Data Testing In Holistics

Dear Holistics Community,

We’ve been talking to many data folks, and we know the headache of dealing with unreliable & inaccurate data after metric updates. That’s why we’re experimenting with a new research project to tackle this data accuracy challenge.
We need your feedback and ideas to help shape this innovative project.

The Problem: When updating a metric could cause broken dependencies (and many headaches)

When analysts update a metric, they must ensure Reliability:

  • Identifying how changes impact output data
  • Ensuring no disruptions occur in downstream elements such as other metrics, filters, and reports.
  • Preventing runtime errors such as AQL/SQL errors.

Currently, these steps rely on manual effort or a cumbersome review process. Since the metric is a complex chain of calculation, It’s not just about verifying your changes—you also need to ensure they don’t disrupt others’ work. This approach is both exhausting and time-consuming.

Solution: What if you can run Data tests on metrics in Holistics?

:bulb: Please note that this is a research prototype, and the final feature may differ from what is described here. The availability timeline is also subject to change.

High-level flow

Manual testing vs automation data testing

Data Testing

  1. Identifying how changes impact output data

  2. Testing Downstream Dependencies: Ensuring no unexpected changes in downstream elements such as other metrics, filters, and reports.

    test

  3. Test Report - Coverage & Status Overview: gain visibility & overview of your project’s data quality by centralizing all test results in one view.

Further Consideration for Improvement:

  • CI/CD Integration: Automatically run Data Test by seamlessly integrating with CI/CD workflow via API, GitHub Action
  • Automatically generate test cases for your metrics with AI-powered assistance
  • Dashboard Testing: Generate test for all widgets, integration test (filter, cross-filtering), user-attributes,…

We genuinely hope that this experiment can enhance the quality of your data. We would love to hear your feedback and ideas. Your input is invaluable as we refine and expand this initiative.

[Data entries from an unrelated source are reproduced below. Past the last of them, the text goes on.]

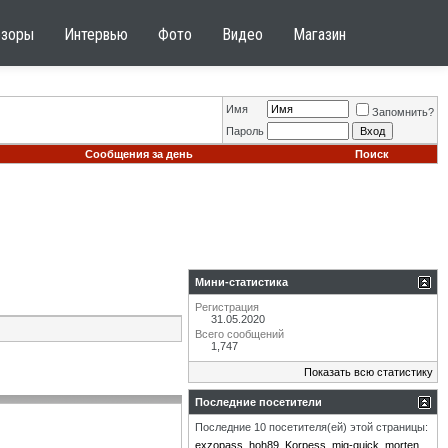
бзоры
Интервью
Фото
Видео
Магазин
Имя
Запомнить?
Пароль
Сообщения за день
Поиск
Мини-статистика
Регистрация
31.05.2020
Всего сообщений
1,747
Показать всю статистику
Последние посетители
Последние 10 посетителя(ей) этой страницы:
exzopass
hoh89
Korpess
mig-quick
morten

I love the direction of this! Unfortunately I don’t quite think it would work for us because a lot of our data can be retroactively updated. In other words, we regularly get late-arriving facts, so what we reported were the June numbers on July 4 might be different from the June numbers on July 5. Occasionally retroactive changes can happen months after the fact.

I think what would work better for us would be a unit-testing style (see dbt unit tests for an example) , where we could feed in some fabricated data and check the output under various circumstances.

2 Likes